Iran could more aggressively undermine US allies through “cyber attacks, subversion, and terrorism” once its has a nuclear deal and international sanctions are lifted, retired Gen James L. Jones, Jr., said April 8.
World powers—the so-called P5+1 that includes the United States, Britain, Russia, France, China, and Germany—reached a framework agreement with Iran earlier this month that limits Tehran’s nuclear program in return for phased sanctions relief.
“Whether or not you like the P5+1 framework with Iran, no one will claim that it will solve all the problems in the Middle East or even resolve the mistrust and tensions between Iran and the United States and our allies, certainly not overnight,” Jones, who is Chairman of the Atlantic Council’s Brent Scowcroft Center on International Security and served as National Security Advisor in the Obama administration, said at an Atlantic Council Cyber Risk Wednesday series event that focused on the Iranian cyber threat.
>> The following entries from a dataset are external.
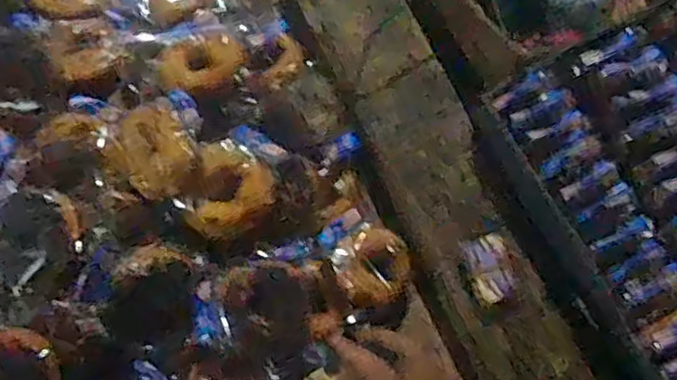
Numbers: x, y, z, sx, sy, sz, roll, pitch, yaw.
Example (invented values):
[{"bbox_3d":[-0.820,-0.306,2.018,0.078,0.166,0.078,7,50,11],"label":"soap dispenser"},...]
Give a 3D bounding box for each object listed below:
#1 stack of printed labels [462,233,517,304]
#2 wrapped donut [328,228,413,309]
[{"bbox_3d":[0.143,0.074,0.605,0.042,0.015,0.061,-12,74,-9],"label":"stack of printed labels"},{"bbox_3d":[0.035,0.078,0.635,0.079,0.045,0.075,2,72,-5],"label":"wrapped donut"}]

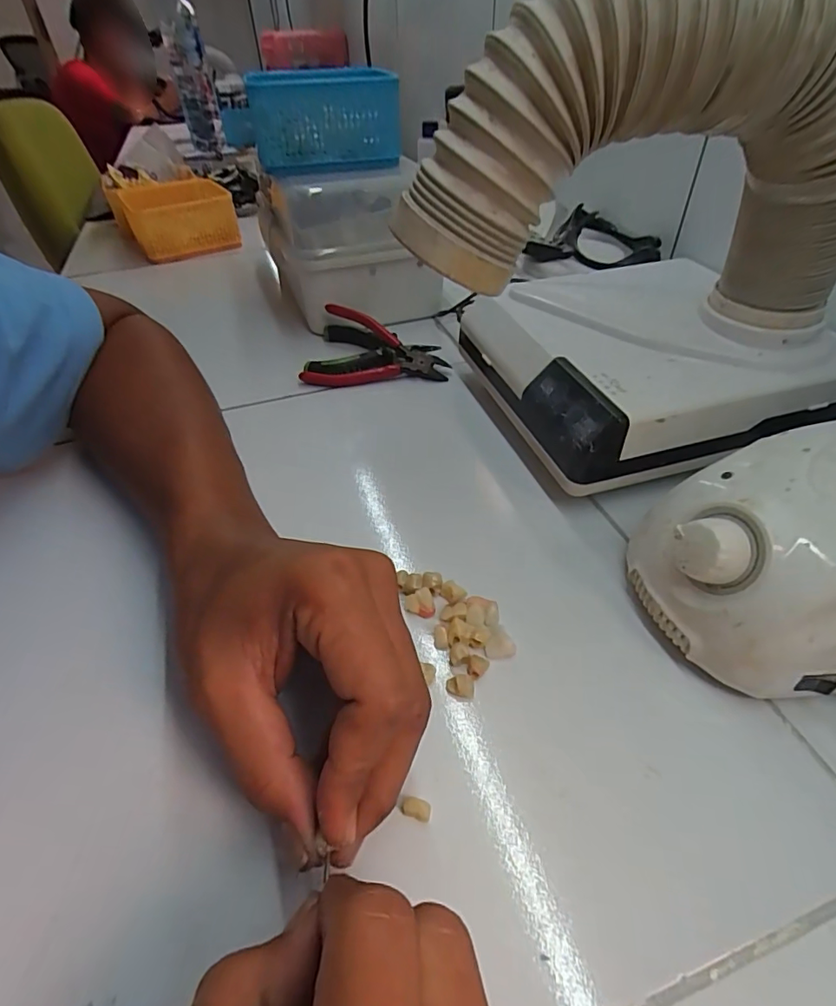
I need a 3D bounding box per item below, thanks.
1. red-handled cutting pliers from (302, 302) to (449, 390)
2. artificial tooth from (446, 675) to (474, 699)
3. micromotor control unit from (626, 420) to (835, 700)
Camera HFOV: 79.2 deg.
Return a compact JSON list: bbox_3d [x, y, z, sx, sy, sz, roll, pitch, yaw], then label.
[{"bbox_3d":[-0.040,-0.147,0.463,0.128,0.041,0.085,-4,44,-1],"label":"red-handled cutting pliers"},{"bbox_3d":[0.020,0.085,0.235,0.013,0.005,0.009,3,44,6],"label":"artificial tooth"},{"bbox_3d":[0.181,0.023,0.235,0.136,0.078,0.103,-9,44,-6],"label":"micromotor control unit"}]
A framework nuclear agreement “could actually enflame risk of major cyber conflict in the region,” he said, and with many obstacles still in the way of it becoming an actual deal “if the agreement fails, tensions are certain to escalate and with them the chances of broader escalation.”
Jones said it was possible that nervous US allies in the region may use their own cyber capabilities against Iran.
Neal Pollard, Director, Forensics Technology Practice, at PricewaterhouseCoopers, introduced Jones.
Following Jones’ remarks a panel discussed the cyber threat posed by Iran.
Barbara Slavin, Nonresident Senior Fellow in the Atlantic Council’s South Asia Center; Andretta Towner, Senior Intelligence Analyst at CrowdStrike; and JD Work, Research Director at the Cyber Conflict Documentation Project, were on the panel. Paul Kurtz, CEO at TruSTAR Technology, moderated the discussion.